The amount of raw data stored in corporate databases is exploding. From trillions of point-of-sale transactions and credit card purchases to pixel-by-pixel images of galaxies, databases are now measured in gigabytes and terabytes. (One terabyte = one trillion bytes. A terabyte is equivalent to about 2 million books!) For instance, every day, Wal-Mart uploads 20 million point-of-sale transactions to an A&T massively parallel system with 483 processors running a centralized database. Raw data by itself, however, does not provide much information. In today’s fiercely competitive business environment, companies need to rapidly turn these terabytes of raw data into significant insights into their customers and markets to guide their marketing, investment, and management strategies.
What is Data Mining?
Data mining, or knowledge discovery, is the computer-assisted process of digging through and analyzing enormous sets of data and then extracting the meaning of the data. Data mining tools predict behaviors and future trends, allowing businesses to make proactive, knowledge-driven decisions. Data mining tools can answer business questions that traditionally were too time consuming to resolve. They scour databases for hidden patterns, finding predictive information that experts may miss because it lies outside their expectations.
Data mining derives its name from the similarities between searching for valuable information in a large database and mining a mountain for a vein of valuable ore. Both processes require either sifting through an immense amount of material, or intelligently probing it to find where the value resides.

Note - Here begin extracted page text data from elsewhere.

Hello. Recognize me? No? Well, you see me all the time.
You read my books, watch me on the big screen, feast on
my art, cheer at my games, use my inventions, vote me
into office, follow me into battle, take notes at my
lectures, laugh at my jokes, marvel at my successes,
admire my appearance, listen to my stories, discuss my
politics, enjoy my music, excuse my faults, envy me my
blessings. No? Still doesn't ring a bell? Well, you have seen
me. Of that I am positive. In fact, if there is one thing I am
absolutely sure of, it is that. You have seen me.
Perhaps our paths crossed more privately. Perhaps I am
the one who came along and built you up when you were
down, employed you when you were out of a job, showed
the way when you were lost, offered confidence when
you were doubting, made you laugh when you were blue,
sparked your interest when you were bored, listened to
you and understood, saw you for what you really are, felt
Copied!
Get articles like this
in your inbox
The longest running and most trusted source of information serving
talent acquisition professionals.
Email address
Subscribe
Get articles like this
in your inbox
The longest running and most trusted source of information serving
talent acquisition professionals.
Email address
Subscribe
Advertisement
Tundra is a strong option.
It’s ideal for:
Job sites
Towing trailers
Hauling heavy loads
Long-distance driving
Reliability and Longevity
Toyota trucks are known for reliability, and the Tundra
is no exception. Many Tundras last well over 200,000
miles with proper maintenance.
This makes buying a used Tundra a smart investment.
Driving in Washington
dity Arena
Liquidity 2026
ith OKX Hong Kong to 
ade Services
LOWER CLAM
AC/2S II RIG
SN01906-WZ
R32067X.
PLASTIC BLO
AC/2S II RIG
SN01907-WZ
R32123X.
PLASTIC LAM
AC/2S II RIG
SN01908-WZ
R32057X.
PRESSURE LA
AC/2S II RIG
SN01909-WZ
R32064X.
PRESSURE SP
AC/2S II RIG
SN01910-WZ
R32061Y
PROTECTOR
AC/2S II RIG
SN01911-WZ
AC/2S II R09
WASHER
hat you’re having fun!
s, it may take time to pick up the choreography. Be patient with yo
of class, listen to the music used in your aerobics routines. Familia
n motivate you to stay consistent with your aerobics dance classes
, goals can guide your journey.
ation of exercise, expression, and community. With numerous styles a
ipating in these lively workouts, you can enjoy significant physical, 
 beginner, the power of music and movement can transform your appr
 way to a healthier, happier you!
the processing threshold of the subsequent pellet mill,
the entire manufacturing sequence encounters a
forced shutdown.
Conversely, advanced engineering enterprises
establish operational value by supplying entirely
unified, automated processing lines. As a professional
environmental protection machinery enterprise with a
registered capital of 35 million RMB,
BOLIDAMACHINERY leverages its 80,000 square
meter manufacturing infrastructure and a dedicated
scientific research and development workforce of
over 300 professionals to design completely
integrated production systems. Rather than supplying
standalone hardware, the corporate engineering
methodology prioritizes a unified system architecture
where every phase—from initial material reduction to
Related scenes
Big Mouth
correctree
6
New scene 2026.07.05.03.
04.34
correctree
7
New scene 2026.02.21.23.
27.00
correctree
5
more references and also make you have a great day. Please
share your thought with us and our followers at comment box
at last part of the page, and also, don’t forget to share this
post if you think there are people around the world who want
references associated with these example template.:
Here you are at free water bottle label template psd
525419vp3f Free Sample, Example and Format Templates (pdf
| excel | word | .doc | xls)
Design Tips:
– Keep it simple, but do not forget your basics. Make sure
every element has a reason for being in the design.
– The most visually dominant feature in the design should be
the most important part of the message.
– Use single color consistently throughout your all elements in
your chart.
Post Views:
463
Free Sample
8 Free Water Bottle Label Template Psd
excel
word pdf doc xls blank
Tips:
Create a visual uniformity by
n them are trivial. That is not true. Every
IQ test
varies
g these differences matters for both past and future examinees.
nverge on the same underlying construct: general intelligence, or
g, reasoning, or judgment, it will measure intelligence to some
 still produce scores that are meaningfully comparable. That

Although data mining is still in its infancy, companies in a wide range of industries – including retail, finance, heath care, manufacturing transportation, and aerospace – are already using data mining tools and techniques to take advantage of historical data. By using pattern recognition technologies and statistical and mathematical techniques to sift through warehoused information, data mining helps analysts recognize significant facts, relationships, trends, patterns, exceptions and anomalies that might otherwise go unnoticed.
For businesses, data mining is used to discover patterns and relationships in the data in order to help make better business decisions. Data mining can help spot sales trends, develop smarter marketing campaigns, and accurately predict customer loyalty. Specific uses of data mining include:
- Market segmentation – Identify the common characteristics of customers who buy the same products from your company.
- Customer churn – Predict which customers are likely to leave your company and go to a competitor.
- Fraud detection – Identify which transactions are most likely to be fraudulent.
- Direct marketing – Identify which prospects should be included in a mailing list to obtain the highest response rate.
- Interactive marketing – Predict what each individual accessing a Web site is most likely interested in seeing.
- Market basket analysis – Understand what products or services are commonly purchased together; e.g., beer and diapers.
- Trend analysis – Reveal the difference between a typical customer this month and last.
Data mining technology can generate new business opportunities by:
Automated prediction of trends and behaviors: Data mining automates the process of finding predictive information in a large database. Questions that traditionally required extensive hands-on analysis can now be directly answered from the data. A typical example of a predictive problem is targeted marketing. Data mining uses data on past promotional mailings to identify the targets most likely to maximize return on investment in future mailings. Other predictive problems include forecasting bankruptcy and other forms of default, and identifying segments of a population likely to respond similarly to given events.
Automated discovery of previously unknown patterns: Data mining tools sweep through databases and identify previously hidden patterns. An example of pattern discovery is the analysis of retail sales data to identify seemingly unrelated products that are often purchased together. Other pattern discovery problems include detecting fraudulent credit card transactions and identifying anomalous data that could represent data entry keying errors.
HOW IT WORKS (EXAMPLE):
So called because of the manner in which it explores information, data mining is carried out by software applications which employ a variety of statistical and artificial intelligence methods to uncover hidden patterns and relationships among sets of data. For instance, a data mining program might be able to uncover a relationship between high sales volumes and poor weather conditions.
WHY IT MATTERS:
Data mining software is able to perform complex calculations and analyses on sets of data in a very short time. For this reason, data mining is used by companies in strategic planning.